Tal vez sí, tal vez no. A decir verdad, no es importante. Lo que cuenta es mi encuentro con Morgennes. En cierto modo fue una señal. Una señal que Dios me enviaba para decirme: «¡Observa cómo es este hombre!».Y en efecto, ante mí tenía a un adolescente mil veces más valeroso que el adolescente que yo había sido; mil veces más valeroso, incluso, que el hombre que era. Tal vez ocuparme de él, tomarlo bajo mi protección, fuera la razón que me había llevado a estos parajes. En cualquier caso, no iba a abandonar al primero y último de mis fieles; de modo que le propuse que me acompañara a Saint-Pierre de Beauvais.
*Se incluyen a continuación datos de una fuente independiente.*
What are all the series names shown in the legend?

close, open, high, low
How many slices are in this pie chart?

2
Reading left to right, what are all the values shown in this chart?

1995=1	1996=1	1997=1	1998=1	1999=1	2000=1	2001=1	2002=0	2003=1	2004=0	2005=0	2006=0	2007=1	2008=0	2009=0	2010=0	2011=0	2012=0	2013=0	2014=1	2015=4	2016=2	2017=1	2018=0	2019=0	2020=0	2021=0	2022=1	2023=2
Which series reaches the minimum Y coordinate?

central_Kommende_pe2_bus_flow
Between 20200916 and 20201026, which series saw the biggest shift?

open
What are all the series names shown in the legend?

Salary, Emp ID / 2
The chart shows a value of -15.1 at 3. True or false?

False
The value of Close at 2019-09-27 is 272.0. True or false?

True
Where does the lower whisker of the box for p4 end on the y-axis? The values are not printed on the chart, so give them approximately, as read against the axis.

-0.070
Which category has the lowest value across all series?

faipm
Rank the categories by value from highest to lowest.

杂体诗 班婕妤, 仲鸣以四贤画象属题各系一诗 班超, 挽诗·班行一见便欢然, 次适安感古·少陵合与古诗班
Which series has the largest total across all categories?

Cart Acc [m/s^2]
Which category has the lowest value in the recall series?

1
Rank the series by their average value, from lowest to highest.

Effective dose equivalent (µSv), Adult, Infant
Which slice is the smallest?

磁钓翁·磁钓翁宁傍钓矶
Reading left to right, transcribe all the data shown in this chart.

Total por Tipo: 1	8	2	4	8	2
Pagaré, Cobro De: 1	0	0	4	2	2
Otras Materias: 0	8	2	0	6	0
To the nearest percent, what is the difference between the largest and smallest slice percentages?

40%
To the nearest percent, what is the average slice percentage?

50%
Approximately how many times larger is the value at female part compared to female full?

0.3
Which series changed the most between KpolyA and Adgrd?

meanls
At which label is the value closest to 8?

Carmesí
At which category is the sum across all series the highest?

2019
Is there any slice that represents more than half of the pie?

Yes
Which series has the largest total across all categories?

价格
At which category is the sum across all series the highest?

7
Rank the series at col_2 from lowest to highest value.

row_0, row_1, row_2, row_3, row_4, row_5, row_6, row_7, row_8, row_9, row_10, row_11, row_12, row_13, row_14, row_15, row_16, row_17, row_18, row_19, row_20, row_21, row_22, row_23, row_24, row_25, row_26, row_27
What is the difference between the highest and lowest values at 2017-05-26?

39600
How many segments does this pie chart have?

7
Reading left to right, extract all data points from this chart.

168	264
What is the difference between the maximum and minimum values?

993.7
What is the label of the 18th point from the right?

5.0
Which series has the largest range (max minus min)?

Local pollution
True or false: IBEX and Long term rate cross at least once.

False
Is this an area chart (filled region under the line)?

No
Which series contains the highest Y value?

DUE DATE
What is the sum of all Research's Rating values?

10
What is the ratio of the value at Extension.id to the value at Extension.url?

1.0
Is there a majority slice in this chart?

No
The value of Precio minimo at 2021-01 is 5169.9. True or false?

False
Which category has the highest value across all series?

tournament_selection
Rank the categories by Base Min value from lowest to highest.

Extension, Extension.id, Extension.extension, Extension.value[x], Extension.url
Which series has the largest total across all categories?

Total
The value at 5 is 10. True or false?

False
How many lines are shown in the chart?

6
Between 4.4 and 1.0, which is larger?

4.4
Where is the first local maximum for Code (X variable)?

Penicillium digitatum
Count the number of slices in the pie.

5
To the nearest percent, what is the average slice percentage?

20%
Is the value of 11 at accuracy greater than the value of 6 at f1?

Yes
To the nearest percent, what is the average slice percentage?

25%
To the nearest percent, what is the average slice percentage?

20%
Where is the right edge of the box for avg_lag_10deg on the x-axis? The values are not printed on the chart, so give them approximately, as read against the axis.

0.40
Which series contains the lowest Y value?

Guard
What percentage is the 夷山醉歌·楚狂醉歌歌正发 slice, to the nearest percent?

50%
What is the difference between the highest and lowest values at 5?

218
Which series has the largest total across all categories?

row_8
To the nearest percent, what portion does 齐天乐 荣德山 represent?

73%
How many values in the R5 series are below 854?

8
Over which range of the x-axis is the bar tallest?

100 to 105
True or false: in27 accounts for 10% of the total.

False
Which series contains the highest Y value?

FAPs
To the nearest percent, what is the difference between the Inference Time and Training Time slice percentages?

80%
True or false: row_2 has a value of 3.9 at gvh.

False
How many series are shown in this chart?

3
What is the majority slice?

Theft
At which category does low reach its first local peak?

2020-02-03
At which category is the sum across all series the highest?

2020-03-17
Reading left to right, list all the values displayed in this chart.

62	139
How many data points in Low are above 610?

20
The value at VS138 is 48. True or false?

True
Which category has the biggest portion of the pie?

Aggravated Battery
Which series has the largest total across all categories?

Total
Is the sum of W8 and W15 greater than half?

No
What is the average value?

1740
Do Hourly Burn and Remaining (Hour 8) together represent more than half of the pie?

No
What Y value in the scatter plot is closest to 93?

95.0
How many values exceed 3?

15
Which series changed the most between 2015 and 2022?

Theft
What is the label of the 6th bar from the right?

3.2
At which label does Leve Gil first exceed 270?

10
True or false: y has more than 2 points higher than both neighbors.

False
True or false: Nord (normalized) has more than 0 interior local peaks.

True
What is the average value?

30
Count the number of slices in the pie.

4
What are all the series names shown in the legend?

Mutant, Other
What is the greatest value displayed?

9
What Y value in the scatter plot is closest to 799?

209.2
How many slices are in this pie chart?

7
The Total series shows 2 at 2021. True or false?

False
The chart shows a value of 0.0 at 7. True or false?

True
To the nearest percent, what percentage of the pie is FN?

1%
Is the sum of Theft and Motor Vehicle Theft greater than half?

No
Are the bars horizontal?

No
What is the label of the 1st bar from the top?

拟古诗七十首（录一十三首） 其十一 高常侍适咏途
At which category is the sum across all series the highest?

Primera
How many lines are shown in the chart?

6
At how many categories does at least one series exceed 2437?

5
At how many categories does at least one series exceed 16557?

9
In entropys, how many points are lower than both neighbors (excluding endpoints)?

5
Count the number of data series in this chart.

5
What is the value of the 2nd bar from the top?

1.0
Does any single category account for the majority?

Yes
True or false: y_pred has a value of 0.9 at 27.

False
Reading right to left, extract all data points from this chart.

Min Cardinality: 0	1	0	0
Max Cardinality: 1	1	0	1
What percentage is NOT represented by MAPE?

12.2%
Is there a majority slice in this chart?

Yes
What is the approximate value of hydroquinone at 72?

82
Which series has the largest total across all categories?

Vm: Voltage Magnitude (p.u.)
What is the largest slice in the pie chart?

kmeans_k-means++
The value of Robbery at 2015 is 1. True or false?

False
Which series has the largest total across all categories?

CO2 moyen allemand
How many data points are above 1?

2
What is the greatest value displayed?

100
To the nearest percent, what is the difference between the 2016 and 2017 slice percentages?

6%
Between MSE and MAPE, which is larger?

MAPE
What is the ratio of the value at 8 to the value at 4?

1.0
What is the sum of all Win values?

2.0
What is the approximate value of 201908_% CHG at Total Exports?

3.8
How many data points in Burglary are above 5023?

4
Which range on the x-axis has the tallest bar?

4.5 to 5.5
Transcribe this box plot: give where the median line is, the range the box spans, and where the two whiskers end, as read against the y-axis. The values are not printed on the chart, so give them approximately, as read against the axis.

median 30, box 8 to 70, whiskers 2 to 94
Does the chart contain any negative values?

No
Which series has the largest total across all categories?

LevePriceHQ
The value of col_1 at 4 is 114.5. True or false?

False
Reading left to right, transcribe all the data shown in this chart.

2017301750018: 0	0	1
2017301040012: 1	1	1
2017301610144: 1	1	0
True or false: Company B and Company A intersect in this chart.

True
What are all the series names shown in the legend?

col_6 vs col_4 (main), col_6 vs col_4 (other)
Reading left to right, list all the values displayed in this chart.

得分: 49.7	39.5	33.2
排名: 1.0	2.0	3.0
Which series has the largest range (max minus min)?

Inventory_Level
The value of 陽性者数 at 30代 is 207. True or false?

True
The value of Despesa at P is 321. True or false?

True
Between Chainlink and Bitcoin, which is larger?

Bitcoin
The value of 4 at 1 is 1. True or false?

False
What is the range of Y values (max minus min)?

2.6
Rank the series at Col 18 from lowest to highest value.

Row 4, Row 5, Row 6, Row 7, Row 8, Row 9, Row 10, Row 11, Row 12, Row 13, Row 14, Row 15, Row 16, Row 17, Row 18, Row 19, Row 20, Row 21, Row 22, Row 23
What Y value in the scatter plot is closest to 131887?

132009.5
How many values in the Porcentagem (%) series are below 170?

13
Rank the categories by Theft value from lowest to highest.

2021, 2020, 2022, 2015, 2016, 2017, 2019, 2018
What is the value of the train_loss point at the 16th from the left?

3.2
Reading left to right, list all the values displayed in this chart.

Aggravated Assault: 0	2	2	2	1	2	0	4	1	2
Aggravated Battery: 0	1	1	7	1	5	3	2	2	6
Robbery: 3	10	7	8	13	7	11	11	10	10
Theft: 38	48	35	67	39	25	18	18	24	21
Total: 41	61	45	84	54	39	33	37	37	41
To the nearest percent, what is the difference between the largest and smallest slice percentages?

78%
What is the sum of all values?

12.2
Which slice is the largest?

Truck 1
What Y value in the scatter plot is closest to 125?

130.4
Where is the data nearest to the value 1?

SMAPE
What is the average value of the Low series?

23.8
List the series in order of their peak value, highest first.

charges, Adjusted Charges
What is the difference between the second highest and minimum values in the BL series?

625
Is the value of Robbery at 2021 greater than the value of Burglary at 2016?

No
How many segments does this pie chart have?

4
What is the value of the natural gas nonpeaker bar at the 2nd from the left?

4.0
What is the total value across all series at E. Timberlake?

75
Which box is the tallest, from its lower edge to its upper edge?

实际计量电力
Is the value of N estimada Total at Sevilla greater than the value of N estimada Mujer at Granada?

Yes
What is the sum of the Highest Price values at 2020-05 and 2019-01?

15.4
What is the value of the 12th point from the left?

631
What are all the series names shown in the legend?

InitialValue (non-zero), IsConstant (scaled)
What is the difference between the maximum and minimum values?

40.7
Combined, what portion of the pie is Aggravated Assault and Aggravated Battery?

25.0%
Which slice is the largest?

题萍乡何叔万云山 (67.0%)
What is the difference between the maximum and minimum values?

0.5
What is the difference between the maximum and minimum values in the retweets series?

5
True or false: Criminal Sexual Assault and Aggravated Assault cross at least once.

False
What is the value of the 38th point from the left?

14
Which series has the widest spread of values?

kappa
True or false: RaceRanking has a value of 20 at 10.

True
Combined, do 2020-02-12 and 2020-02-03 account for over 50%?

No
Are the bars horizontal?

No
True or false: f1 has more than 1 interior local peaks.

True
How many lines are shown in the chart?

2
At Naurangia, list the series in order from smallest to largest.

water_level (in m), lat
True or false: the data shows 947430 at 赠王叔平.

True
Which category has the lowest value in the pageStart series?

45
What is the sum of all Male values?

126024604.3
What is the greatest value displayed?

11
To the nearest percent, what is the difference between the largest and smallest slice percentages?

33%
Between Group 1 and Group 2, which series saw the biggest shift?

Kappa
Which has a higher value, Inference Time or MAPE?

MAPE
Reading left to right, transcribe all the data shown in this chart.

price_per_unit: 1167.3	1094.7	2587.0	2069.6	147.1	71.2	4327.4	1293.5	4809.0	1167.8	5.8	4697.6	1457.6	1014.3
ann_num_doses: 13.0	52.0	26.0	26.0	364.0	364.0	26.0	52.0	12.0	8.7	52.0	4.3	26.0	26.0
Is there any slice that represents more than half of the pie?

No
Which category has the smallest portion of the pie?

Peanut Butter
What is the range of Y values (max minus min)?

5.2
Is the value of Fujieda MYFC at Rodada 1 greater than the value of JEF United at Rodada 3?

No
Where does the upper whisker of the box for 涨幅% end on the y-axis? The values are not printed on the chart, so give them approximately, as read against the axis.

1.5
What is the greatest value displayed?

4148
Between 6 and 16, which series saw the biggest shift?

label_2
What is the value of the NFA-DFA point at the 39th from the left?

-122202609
Morgennes, que por lo visto estaba hambriento, no me respondió inmediatamente; en lugar de eso fue a buscar a un rincón de su calvero un puñado de musgo y setas y me invitó a compartirlo con él.

Mordiendo, no sin aprensión, la carne cruda de lo que parecía un hongo, le propuse:

—Si me acompañáis a Beauvais, podréis comer queso y pan... También tenemos pescado, y a veces carne.

—¿Y gallinas?

—Sí. Pero esta no es para comer —añadí, siguiendo su mirada, clavada en mi gallina.

—¿Por qué?

—Es una gallina especial. Se llama Cocotte... Además, podréis consultar nuestros archivos y aprender algo más sobre este puente.

—¿Vuestros archivos?

—Sí. Tenemos una de las mejores bibliotecas de la región. ¡Cuenta con más de un centenar de obras!

—Yo no sé leer...

—Os enseñaré.

—¿Por qué hacéis todo esto? —me preguntó.

Entonces me levanté para decirle:

—Dios os ha colocado en mi camino. Sin Él, nunca hubierais podido construir este puente, gracias al cual yo he podido cruzar. .. ¿No os dais cuenta de la ironía que encierra esto?

—No.

—Si no hubierais demolido esta iglesia, nunca habría podido cruzar este río; de modo que la iglesia no habría servido para nada, porque ningún sacerdote habría venido a darle vida. Pero la habéis desmontado, ¡y gracias a vos he podido cruzar en cuanto he llegado! ¡Sin embargo, ya no hay iglesia! En ambos casos tenía que volver a Beauvais. Pero en el primero habría vuelto solo, después de años de vagabundear buscando un puente que no existía.